Returns the parsed XML::LibXML::Document.

$p->set_callbacks(\&func1, \&func2)

Set callbacks for handling RDF triples extracted from the document. The first function is called when a triple is generated taking the form of (resource, resource, resource). The second function is called when a triple is generated taking the form of (resource, resource, literal).

The parameters passed to the first callback function are:

  • A reference to the XRD::Parser object

  • A reference to the XML::LibXML element being parsed

  • Subject URI or bnode

  • Predicate URI

  • Object URI or bnode

The parameters passed to the second callback function are:

  • A reference to the XRD::Parser object

  • A reference to the XML::LibXML element being parsed

  • Subject URI or bnode

  • Predicate URI

  • Object literal

  • Datatype URI (possibly undef or '')

  • Language (possibly undef or '')

In place of either or both functions you can use the string 'print' which sets the callback to a built-in function which prints the triples to STDOUT as Turtle. Either or both can be set to undef, in which case, no callback is called when a triple is found.

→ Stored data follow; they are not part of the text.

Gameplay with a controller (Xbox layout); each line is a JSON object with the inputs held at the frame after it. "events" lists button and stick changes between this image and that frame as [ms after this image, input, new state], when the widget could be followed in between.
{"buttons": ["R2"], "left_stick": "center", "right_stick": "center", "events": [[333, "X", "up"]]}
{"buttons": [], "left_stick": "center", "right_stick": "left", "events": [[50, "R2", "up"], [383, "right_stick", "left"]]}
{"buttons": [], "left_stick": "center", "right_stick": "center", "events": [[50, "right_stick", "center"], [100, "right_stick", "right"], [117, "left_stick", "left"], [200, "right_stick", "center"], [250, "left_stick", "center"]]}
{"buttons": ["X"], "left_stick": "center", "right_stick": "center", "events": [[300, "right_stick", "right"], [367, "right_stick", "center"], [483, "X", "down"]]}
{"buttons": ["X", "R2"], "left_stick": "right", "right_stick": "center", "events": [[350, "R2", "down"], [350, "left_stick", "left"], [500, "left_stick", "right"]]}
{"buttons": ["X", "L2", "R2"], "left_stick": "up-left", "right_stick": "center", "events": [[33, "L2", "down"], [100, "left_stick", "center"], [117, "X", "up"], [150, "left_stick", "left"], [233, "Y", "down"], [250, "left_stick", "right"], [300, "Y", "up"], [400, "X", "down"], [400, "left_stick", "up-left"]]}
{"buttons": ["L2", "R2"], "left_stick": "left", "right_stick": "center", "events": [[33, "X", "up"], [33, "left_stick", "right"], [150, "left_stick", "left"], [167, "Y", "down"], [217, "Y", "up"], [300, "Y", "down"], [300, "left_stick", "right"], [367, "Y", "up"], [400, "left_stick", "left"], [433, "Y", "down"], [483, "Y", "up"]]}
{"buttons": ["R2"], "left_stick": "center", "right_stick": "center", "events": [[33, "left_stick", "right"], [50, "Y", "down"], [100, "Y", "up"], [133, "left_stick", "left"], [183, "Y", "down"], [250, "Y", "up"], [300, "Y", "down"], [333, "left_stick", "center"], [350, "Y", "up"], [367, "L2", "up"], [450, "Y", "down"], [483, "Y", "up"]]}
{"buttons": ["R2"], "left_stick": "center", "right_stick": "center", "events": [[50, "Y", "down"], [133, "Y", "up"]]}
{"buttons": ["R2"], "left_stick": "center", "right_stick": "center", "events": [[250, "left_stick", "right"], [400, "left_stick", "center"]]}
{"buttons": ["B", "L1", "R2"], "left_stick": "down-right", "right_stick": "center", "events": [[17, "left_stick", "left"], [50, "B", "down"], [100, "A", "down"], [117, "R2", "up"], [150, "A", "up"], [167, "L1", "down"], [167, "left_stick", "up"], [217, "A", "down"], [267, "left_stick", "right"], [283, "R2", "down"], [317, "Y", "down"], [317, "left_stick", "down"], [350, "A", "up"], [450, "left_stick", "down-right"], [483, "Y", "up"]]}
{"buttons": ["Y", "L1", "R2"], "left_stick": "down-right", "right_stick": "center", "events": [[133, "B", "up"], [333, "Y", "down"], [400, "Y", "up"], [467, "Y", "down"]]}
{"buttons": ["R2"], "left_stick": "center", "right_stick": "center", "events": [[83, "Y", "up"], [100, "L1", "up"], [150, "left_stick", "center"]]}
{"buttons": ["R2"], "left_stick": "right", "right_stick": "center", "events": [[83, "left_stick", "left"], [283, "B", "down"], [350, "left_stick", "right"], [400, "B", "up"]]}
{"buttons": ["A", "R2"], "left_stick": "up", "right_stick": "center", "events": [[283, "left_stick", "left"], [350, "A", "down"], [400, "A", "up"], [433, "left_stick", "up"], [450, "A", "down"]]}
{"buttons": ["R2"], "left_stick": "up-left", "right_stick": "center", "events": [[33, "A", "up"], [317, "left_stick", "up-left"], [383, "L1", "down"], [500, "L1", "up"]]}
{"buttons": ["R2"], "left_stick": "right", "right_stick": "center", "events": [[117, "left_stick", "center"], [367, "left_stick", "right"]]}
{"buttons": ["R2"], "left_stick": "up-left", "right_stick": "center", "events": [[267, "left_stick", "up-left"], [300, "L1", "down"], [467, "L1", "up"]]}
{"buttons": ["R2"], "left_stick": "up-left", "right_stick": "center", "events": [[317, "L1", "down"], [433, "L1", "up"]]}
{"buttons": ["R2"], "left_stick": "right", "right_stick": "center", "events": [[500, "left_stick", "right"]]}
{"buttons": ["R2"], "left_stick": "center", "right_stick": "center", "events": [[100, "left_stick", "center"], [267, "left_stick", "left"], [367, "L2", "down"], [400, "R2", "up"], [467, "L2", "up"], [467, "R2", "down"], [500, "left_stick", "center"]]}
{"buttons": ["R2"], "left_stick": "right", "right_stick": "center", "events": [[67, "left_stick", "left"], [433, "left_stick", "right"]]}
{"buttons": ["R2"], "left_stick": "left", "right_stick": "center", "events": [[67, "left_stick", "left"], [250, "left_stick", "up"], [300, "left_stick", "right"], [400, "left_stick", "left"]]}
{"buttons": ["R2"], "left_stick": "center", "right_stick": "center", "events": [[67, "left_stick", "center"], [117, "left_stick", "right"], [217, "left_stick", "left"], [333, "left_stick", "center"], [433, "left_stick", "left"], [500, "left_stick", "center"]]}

Beware that for literal callbacks, sometimes both a datatype *and* a language will be passed. (This goes beyond the normal RDF data model.)

set_callbacks (if used) must be used before consume.

$p->consume;

This method processes the input DOM and sends the resulting triples to the callback functions (if any).

$p->graph()

This method will return an RDF::Trine::Model object with all statements of the full graph.

It makes sense to call consume before calling graph. Otherwise you'll just get an empty graph.

SEE ALSO

RDF::Trine, RDF::Query, RDF::RDFa::Parser.

http://www.perlrdf.org/.

AUTHOR

Toby Inkster, <tobyink@cpan.org>

COPYRIGHT AND LICENSE

Copyright (C) 2009 by Toby Inkster

This library is free software; you can redistribute it and/or modify it under the same terms as Perl itself, either Perl version 5.8.1 or, at your option, any later version of Perl 5 you may have available.